Twenty-two die in a single package?

The semiconductor business is a lot like selling real estate. It’s not the dirt you’re paying for; it’s the location. A square acre in the middle of Manhattan will cost you a lot more than an acre in the desert (provided it’s not in the middle of a Saudi oil field). Likewise, a square millimeter of 28-nanometer silicon can cost a lot or a little, depending on who made it and what they did with it.

To stretch the analogy a bit further, the cost of the real estate also depends on what “improvements” you’ve made to the property. An empty field isn’t worth as much as a developed lot with a four-story apartment building on it (again, assuming your field isn’t atop a gold mine).

Finally, real estate and semiconductors have both discovered the advantages of building upwards. There’s only so much real estate in the world – they aren’t making any more – so you have to build vertically to maximize your property values. Thus, we get skyscrapers in high-value areas like Manhattan, Tokyo, Singapore, or London. There’s more square footage vertically than there is horizontally.

A few chip companies have dabbled in vertical construction, stacking a few silicon die here and there. But rarely has it been done so aggressively as with AMD’s new Radeon R9 Fury X graphics chip. Code-named Fiji (an island nation with very few skyscrapers), this new chip is actually 22 different chips all packed into one package. It’s the silicon equivalent of a GPU skyscraper. Or, at least, a decent apartment building.
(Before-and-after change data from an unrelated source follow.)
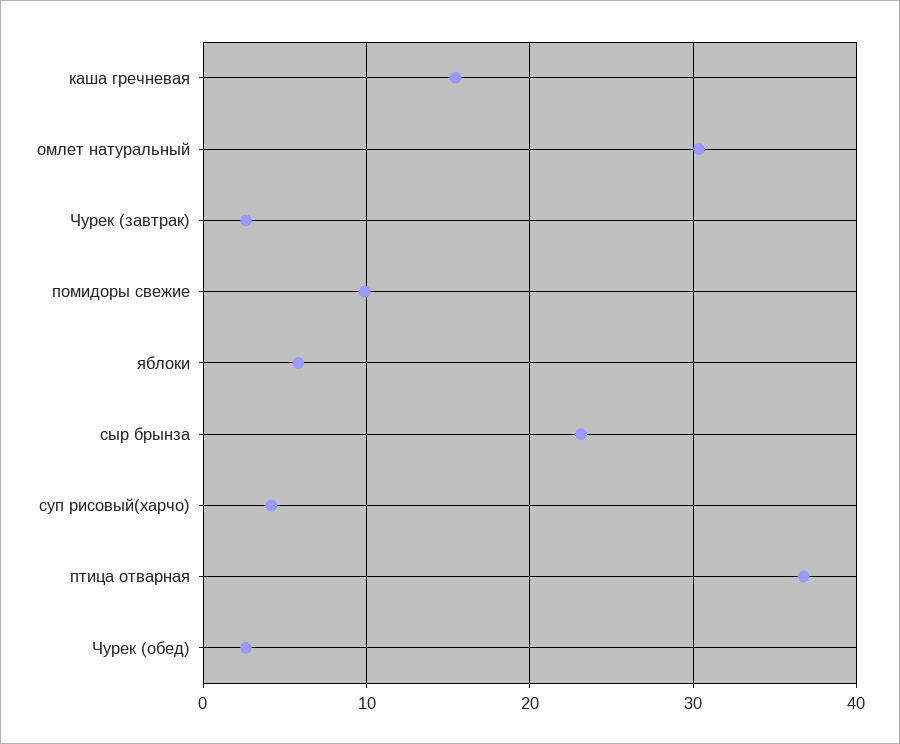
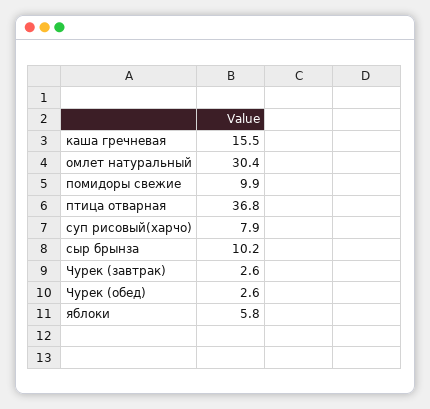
  {
    "каша гречневая": 15.5,
    "омлет натуральный": 30.4,
    "Чурек (завтрак)": 2.6,
    "помидоры свежие": 9.9,
    "яблоки": 5.8,
-   "сыр брынза": 23,
+   "сыр брынза": 10.2,
-   "суп рисовый(харчо)": 4,
+   "суп рисовый(харчо)": 7.9,
    "птица отварная": 36.8,
    "Чурек (обед)": 2.6
  }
Trouble is, building vertically is tough in either industry. It’s a whole different kind of engineering. The (ahem) architecture changes in both cases. Structural engineers have to figure out how to make the ground floor sturdy enough to support all the upper floors. And chip designers have to figure out how to connect chips that aren’t side by side, but are, instead, stacked one atop the other.

The reasons for stacking are entirely different, however. In semiconductor land, we aren’t trying to maximize the finite X and Y dimensions. Unlike real estate, they really are making more. There’s a virtually unlimited supply of silicon property to build on. Rather, the impetus is to improve performance. It’s quicker to move high-speed signals up and down than it is to move them across the die from side to side. Well, if you do things right, it is.
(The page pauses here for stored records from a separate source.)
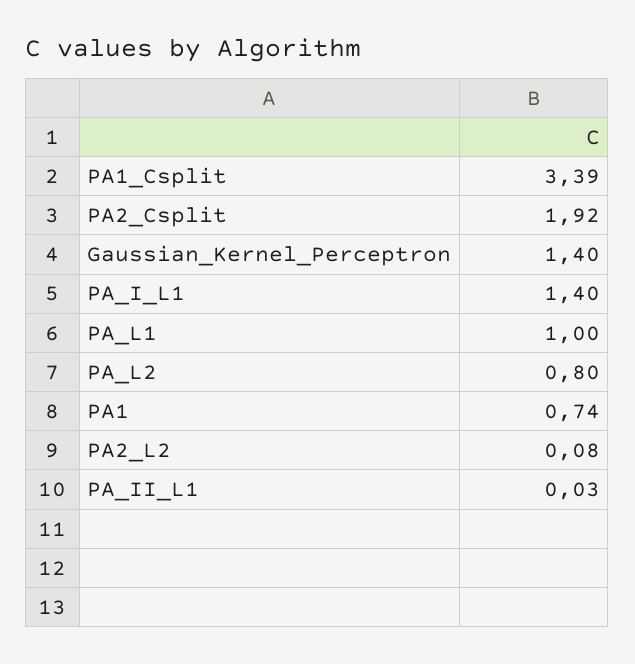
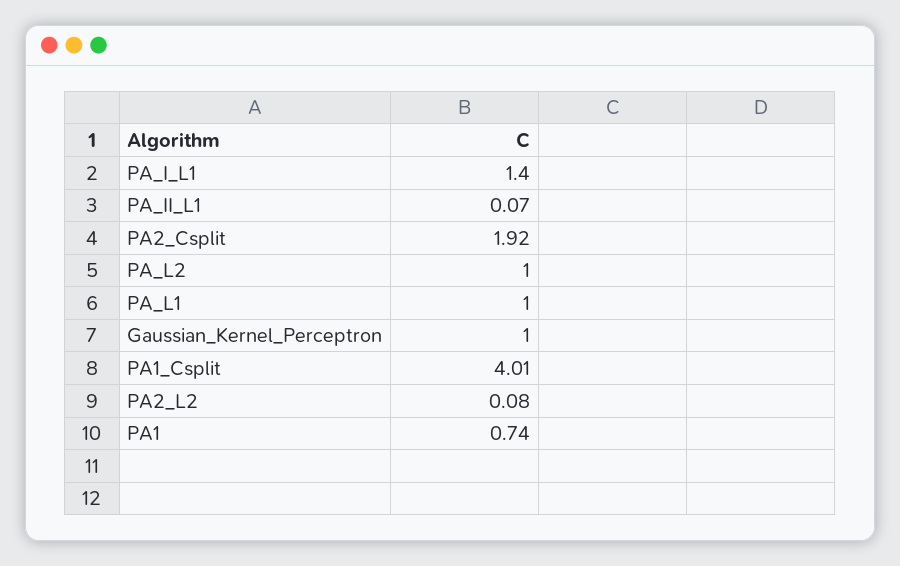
  {
-   "PA1_Csplit": 3.39,
+   "PA1_Csplit": 4.01,
    "PA2_Csplit": 1.92,
-   "Gaussian_Kernel_Perceptron": 1.4,
+   "Gaussian_Kernel_Perceptron": 1,
    "PA_I_L1": 1.4,
    "PA_L1": 1,
-   "PA_L2": 0.8,
+   "PA_L2": 1,
    "PA1": 0.74,
    "PA2_L2": 0.08,
-   "PA_II_L1": 0.03
+   "PA_II_L1": 0.07
  }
The 22 die encapsulated in AMD’s Radeon R9 measure more than 1000 mm2 in total. That would be a big freakin’ device if it were one single-layer chip. Even Intel’s massive multicore x86 processors rarely stray beyond the 400–500 mm2 range. You could see this thing from space, were it not collapsed and folded in on itself. Fully 16 of the 22 die are memory chips, and that’s where AMD and its partners added most of the innovation.
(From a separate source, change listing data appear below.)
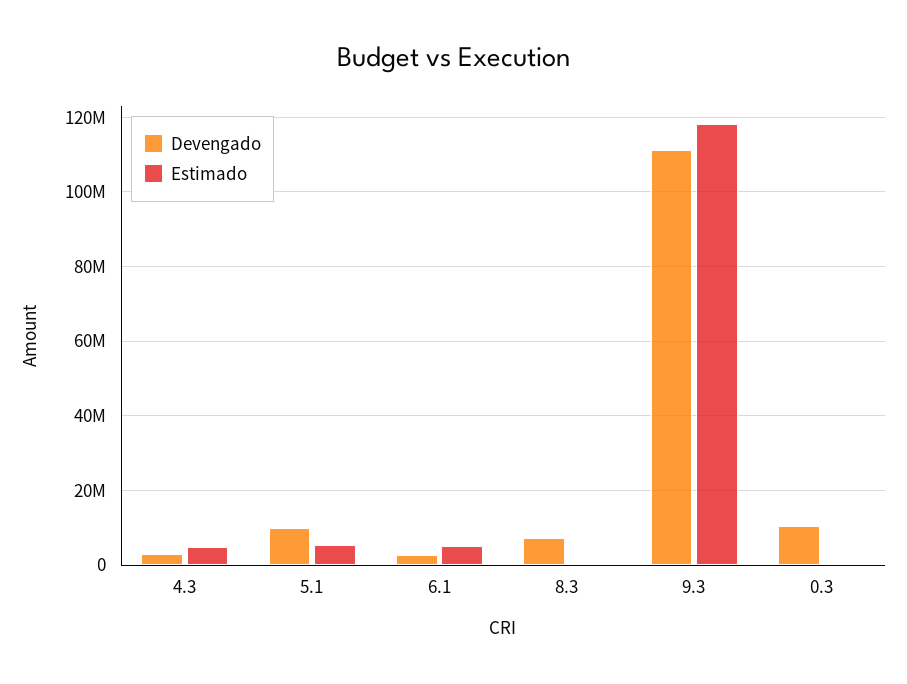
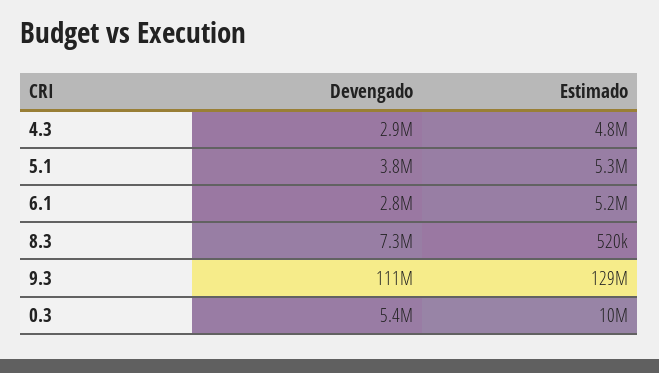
  {
    "Devengado": {
      "4.3": 2900000,
-     "5.1": 10000000,
+     "5.1": 3800000,
      "6.1": 2800000,
      "8.3": 7300000,
      "9.3": 111000000,
-     "0.3": 10000000
+     "0.3": 5400000
    },
    "Estimado": {
      "4.3": 4800000,
      "5.1": 5300000,
      "6.1": 5200000,
      "8.3": 520000,
-     "9.3": 118000000,
+     "9.3": 129000000,
-     "0.3": 0
+     "0.3": 10000000
    }
  }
Graphics chips are memory hogs, as any gamer will tell you. Take a look at any recent, decent PC graphics card and you’ll see (or would see, under all the heat sinks) a lot of DRAMs surrounding the GPU. Fast, wide memory buses are a primary concern for GPU designers and a point of differentiation for their purchasers.

Rather than work with off-chip memory like normal GPUs do, AMD designed the R9 to incorporate its own DRAM on-chip. Or on-package, at least. The cluster of DRAMs surrounding the GPU has now vanished, subsumed into the GPU package itself. That makes for a much smaller graphics card for your PC – in theory. More on that later.

The 16 little DRAMs on the R9 are arranged in four stacks of four devices each. That makes the whole R9 cluster five stories high (GPU plus four DRAMs), not counting the interposer that underlies them all like the foundation under a building. All of the DRAMs are identical, and each one incorporates through-silicon vias to its upper and lower neighbors. Assuming the chips are lined up exactly right (no small feat), all the vias connect up to make a vertical wiring bus.

There are two 128-bit buses per die – one for reading and one for writing. These are not shared amongst the die in the stack; each DRAM gets its own pair of buses. With four die in the stack, that makes for eight 128-bit buses, or 1024 bits of data travelling vertically. And with four such stacks piled on the R9, that’s a 4096-bit data path to/from all the memory. Impressive. More importantly, it’s not something you could do with conventional off-chip memory buses. There just aren’t enough pins, and toggling that many signals at high speed would probably make the board bounce.

Interestingly, the massive bus between the GPU and the DRAMs doesn’t run all that fast. AMD specs it at 500 MHz, which is pretty sluggish compared to the 1- and 2-GHz clocks used with GDDR5. But AMD’s bus is so ridiculously wide that its overall bandwidth is far greater, which is the real point. 

The downside to packing so much heat in one package is, yes, the heat. Although boards based on the R9 Fury can be fairly small because they don’t have to make room for a bunch of DRAMs, they do have to make room for liquid-cooling apparatus. So you’re basically just trading off the board space of one for the bulkiness of the other. On the plus side, you can locate the cooling hardware off-board if you want to, perhaps mounted to the PC chassis or in an adjoining bay. But, either way, you’re going to have to plumb the R9 Fury and engineer some decent airflow around it. There ain’t no free lunch, especially if you’re gunning for top performance.

AMD doesn’t make DRAMs, so the memories in question come from Hynix, which cooperated with AMD in defining the interface and which assembles the devices at its plant in Korea. The interface itself is nominally open, so anyone could make DRAMs and/or logic devices that use the same technique. Fiji is just the first.

The AMD/Hynix interface is similar in concept to the competing Hybrid Memory Cube (HMC) specification, but wholly incompatible with it. HMC has the backing of giants like Xilinx, Altera, ARM, and Micron, whereas AMD and Hynix seem to be on their own, at least for now. HMC has been around longer (at least in specification form), but actual devices that implement it are scarce on the ground. So in terms of deployment, they’re about the same.

It’s tough to build upwards, but that’s the way of the future. Memories, analog components, magnetics, and assorted other interfaces just work better on “nonstandard” semiconductor processes that don’t play well with all-digital circuits. You can compromise your devices, or you can manufacture them separately and combine them at the assembly stage. Shortening the interconnection doesn’t hurt, either. Once you go up, there’s no going back down.